De l’ordre de 80 milliards d’euros sont soustraits chaque année aux comptes de l’État, essentiellement par les plus riches et les entreprises. C’est établi et, pourtant, depuis des années, l’État nous balade.
Le ministère des Finances explique régulièrement qu’il ne sait pas évaluer la fraude fiscale. Face aux Gilets jaunes, Macron avait annoncé un rapport que le Premier ministre a confié à la Cour des comptes. Eh bien, celle-ci vient, le 2 décembre, de rendre sa copie et elle affirme son incapacité à évaluer globalement la fraude fiscale. Elle rappelle que les derniers travaux, issus du Conseil des prélèvements obligatoires (CPO, organisme lié à la Cour des comptes), remontent à 2007. À l’époque, leur évaluation se situait entre 29 et 40 milliards d’euros pour l’ensemble des impôts et cotisations sociales. Le rapport, qui dressait des pistes pour mieux cerner la fraude, est resté lettre morte.
Les riches fraudent beaucoup
Pourtant, le syndicat Solidaires Finances publiques publie à peu près tous les ans un rapport sur le sujet. En 2013, il retenait une estimation de l’impact du non-respect du droit en matière fiscale (soit par une fraude délibérée, soit par l’utilisation abusive, grâce à des conseillers fiscaux grassement rémunérés, des « trous » de la réglementation) de 60 à 80 milliards d’euros, chiffre réévalué à 80 milliards en 2018. Dans son rapport de de novembre 2019, Solidaires Finances publiques revient sur le sujet et compare cette estimation à d’autres issues de travaux universitaires ou officiels : le manque à gagner pourrait aller de 80 à 125 milliards d’euros.

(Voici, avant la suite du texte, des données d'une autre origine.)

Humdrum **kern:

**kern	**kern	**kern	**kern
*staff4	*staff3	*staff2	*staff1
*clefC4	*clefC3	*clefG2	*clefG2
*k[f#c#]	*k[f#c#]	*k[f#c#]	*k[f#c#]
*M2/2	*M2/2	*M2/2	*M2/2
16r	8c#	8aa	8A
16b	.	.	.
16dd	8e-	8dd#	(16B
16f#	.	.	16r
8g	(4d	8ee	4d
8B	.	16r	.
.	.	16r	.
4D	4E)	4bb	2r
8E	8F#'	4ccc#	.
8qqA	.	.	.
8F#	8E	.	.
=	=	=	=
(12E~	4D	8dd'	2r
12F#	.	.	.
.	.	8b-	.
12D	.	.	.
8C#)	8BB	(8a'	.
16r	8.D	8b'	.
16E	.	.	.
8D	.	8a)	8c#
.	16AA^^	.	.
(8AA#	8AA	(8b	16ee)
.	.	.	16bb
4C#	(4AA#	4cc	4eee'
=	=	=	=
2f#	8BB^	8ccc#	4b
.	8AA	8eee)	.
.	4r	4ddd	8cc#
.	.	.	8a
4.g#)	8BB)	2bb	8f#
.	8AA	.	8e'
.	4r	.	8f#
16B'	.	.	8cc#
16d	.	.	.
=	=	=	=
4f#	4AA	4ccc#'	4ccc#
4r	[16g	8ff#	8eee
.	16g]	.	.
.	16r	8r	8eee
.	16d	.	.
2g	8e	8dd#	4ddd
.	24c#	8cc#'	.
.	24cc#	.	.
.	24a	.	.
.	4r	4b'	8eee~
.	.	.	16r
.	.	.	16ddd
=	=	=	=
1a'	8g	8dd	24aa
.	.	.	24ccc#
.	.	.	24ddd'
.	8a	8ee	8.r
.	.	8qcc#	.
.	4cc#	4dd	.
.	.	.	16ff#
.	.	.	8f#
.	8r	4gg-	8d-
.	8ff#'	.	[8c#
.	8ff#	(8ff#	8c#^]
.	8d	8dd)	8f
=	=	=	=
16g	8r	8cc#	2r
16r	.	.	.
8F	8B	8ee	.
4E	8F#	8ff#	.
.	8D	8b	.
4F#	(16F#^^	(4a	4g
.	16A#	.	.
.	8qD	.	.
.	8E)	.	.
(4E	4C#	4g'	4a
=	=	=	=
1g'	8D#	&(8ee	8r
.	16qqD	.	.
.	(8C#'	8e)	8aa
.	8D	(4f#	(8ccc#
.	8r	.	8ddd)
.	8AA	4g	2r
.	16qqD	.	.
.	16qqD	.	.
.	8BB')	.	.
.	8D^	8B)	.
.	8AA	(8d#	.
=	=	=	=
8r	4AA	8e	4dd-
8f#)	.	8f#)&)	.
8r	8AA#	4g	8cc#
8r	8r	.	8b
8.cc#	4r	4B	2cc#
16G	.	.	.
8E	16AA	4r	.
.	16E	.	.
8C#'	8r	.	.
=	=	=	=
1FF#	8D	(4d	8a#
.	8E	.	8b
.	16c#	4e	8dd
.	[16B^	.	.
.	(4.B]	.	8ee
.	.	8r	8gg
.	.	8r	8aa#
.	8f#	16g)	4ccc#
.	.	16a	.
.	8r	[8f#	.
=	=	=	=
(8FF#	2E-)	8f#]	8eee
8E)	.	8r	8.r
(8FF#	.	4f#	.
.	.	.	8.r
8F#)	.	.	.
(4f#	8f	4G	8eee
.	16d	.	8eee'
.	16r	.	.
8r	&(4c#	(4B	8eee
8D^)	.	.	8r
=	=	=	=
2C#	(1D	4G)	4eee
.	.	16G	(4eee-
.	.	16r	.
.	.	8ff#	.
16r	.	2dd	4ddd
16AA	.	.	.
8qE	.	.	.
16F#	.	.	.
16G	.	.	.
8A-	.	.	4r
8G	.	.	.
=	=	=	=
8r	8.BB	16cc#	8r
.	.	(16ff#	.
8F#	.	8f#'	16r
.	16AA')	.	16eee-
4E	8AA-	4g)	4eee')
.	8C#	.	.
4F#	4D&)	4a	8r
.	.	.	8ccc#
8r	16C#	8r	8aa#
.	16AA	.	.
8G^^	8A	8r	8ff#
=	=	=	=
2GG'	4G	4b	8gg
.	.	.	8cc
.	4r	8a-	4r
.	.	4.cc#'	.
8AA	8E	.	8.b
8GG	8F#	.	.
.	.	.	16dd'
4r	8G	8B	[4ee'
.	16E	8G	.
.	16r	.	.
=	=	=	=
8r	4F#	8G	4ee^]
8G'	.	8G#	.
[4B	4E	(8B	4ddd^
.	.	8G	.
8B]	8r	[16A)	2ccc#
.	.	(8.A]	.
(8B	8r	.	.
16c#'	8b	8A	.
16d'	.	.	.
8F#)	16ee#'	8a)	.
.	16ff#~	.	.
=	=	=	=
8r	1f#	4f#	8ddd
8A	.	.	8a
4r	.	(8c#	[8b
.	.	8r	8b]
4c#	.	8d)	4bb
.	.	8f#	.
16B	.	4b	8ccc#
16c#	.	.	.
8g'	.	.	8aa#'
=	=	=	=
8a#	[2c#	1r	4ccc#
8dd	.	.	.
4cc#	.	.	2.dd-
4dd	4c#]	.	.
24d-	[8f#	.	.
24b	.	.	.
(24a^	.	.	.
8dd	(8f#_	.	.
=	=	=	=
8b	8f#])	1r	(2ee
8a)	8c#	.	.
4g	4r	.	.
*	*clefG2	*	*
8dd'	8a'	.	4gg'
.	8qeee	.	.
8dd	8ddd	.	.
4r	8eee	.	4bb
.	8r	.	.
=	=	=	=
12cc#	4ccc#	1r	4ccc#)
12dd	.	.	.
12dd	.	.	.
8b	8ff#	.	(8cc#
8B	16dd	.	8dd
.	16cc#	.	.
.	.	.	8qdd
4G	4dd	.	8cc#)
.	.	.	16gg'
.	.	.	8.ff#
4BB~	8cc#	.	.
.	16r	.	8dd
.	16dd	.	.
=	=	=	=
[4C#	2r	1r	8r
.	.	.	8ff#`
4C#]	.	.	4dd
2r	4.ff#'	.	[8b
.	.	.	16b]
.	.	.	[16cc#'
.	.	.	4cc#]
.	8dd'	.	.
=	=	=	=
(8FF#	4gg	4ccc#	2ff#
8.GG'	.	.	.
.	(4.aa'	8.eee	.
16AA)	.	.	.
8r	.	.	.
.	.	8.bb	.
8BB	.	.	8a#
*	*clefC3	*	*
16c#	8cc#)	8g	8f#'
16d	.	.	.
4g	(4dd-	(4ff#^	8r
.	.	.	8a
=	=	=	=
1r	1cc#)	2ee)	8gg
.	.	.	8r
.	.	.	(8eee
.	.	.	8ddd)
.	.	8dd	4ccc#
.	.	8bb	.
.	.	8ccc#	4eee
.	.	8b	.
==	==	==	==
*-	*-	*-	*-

Qui fraude ? Beaucoup fraudent un peu mais quelques-uns fraudent beaucoup : grandes entreprises et grandes fortunes. On sait que les multinationales soustraient une large partie de leurs profits à l’impôt : le Centre d’études prospectives et d’informations internationales (CEPII) a publié une étude sur « l’évitement fiscal » des multinationales françaises (optimisation fiscale agressive et fraude) qui s’élèverait à 14 milliards d’euros, soit 30 % de l’impôt sur les sociétés. Pour ce qui est des particuliers, une étude universitaire de 2017 à laquelle a participé l’économiste Gabriel Zucman montre que « la pratique de l’évasion fiscale est d’autant plus importante que le niveau de richesse est important ». Elle ne porte pas sur la France, mais sur les pays scandinaves (Suède, Norvège, Danemark), avec en moyenne 3 % des impôts dus qui ne sont pas acquittés en raison de l’évasion fiscale, mais cette part augmente à mesure que l’on va vers les fortunes les plus élevées : elle s’élève à 30 % pour les 0,01 % des ménages les plus aisés. Il n’y a pas de raison pour qu’il en soient différemment en France : les très riches fraudent beaucoup.
Un contrôle fiscal intentionnellement insuffisant
Une faible partie (13 à 16 milliards) des 80 milliards est détectée par le contrôle fiscal. Et seulement la moitié des sommes détectées sont effectivement recouvrées par le fisc dans les deux années qui suivent. Les progrès mis en exergue par les gouvernements et les organisations internationales dans la lutte contre la fraude ne semblent pas donner de résultats massifs. Qui plus est, les sommes recouvrées (et donc effectivement payées par les fraudeurs) par le contrôle fiscal ont chuté de 20 % depuis 2013. Plus de 3 000 emplois ont en effet été supprimés dans l’ensemble des services de contrôle depuis le milieu des années 2000. Le nombre des contrôles a diminué.
La Cour des comptes, dans un élan de sincérité, dit que le ministère des Finances ne se préoccupe pas vraiment de l’estimation de la fraude réelle. Mais ce n’est que paroles. En fait, pour ce gouvernement (et ceux qui l’ont précédé), que les pauvres payent c’est très bien. Et d’ailleurs, ils coûtent cher : dans le même temps, on rogne sur les prestations sociales et les retraites. Par contre, il ne faut pas trop s’intéresser aux revenus réels des grandes entreprises et des riches ; pour ceux-là, c’est la baisse des impôts et taxes qui est à l’ordre du jour. Ce n’est pas pour rien que l’ouverture des livres de comptes est une vieille revendication du mouvement ouvrier. En fraudant, les riches vont dans le même sens que l’État, leur État.